Third, it changes warp partitioning inside a thread block to reduce shared-memory reads/writes and synchronization. The kernel-level design is therefore not just "less memory" but "better work placement": which thread blocks own which sequence chunks, how warps communicate, and what block sizes fit registers and shared memory without spilling. The paper notes that larger blocks reduce shared-memory traffic but can exceed register/shared-memory budgets, so tuning depends on head dimension and device shared memory.

Evidence

The paper reports attention microbenchmarks where FlashAttention-2 is 1.7-3.0x faster than FlashAttention, 1.3-2.5x faster than FlashAttention in Triton, and 3-10x faster than standard PyTorch attention. On A100, it reaches up to 230 TFLOPs/s in attention forward and 73% of theoretical maximum. It reaches up to 63% of theoretical maximum in backward. These numbers matter because the claim is not only asymptotic memory reduction; it is moving attention closer to GEMM utilization on real accelerator kernels.

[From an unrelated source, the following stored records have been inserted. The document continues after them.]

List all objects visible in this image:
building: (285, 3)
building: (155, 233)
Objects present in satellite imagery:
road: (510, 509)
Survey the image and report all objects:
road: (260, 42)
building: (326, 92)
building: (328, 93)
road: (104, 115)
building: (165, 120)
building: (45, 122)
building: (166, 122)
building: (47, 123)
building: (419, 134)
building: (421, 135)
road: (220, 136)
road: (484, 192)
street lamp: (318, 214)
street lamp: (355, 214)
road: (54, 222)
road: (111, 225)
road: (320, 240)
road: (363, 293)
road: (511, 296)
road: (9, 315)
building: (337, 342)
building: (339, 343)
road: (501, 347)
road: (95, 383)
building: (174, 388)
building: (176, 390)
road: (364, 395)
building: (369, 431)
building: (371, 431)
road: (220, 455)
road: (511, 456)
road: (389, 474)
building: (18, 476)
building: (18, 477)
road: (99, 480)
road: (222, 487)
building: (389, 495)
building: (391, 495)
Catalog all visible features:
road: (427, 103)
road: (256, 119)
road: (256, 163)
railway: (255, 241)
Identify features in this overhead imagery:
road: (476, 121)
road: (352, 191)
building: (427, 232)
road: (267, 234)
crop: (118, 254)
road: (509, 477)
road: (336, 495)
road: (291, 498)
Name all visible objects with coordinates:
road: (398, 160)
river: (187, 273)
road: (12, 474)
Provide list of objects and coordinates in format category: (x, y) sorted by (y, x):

The H100 result is also framed carefully. Running the same implementation without new H100 instructions reaches up to 335 TFLOPs/s, and the paper leaves another expected 1.5-2x speedup from TMA, fourth-generation Tensor Cores, and FP8 as future work. That limit is important: the reported H100 number is not a fully H100-specialized kernel.

For end-to-end training on 8xA100 80GB SXM, Table 1 reports GPT3-1.3B at 2k context improving from 142 TFLOPs/s/GPU without FlashAttention to 189 with FlashAttention and 196 with FlashAttention-2. At 8k context, GPT3-1.3B improves from 72 to 170 to 220. GPT3-2.7B at 2k goes 149 to 189 to 205, and GPT3-2.7B at 8k goes 80 to 175 to 225. The top result is 225 TFLOPs/s per A100 GPU, corresponding to 72% model FLOPs utilization.

Historical Effect

FlashAttention-2 marks a shift from algorithmic attention complexity alone to kernel-level accelerator fit. FlashAttention-1 made exact long-context attention practical by respecting the GPU memory hierarchy; FlashAttention-2 showed that the next bottleneck was parallelism and non-matmul overhead. That helped make 8k-16k context lengths cheaper as a standard training primitive and put attention kernels on a path closer to GEMM-like efficiency.

Limits

The method is kernel- and device-specific. It depends on GPU memory hierarchy, Tensor Core behavior, shared-memory capacity, register pressure, and block-size tuning. The paper's H100 results do not yet exploit the newer H100 features it names. FlashAttention-2 reduces the attention bottleneck, but full training throughput still depends on the rest of the Transformer stack, distributed parallelism, optimizer state, and data loading.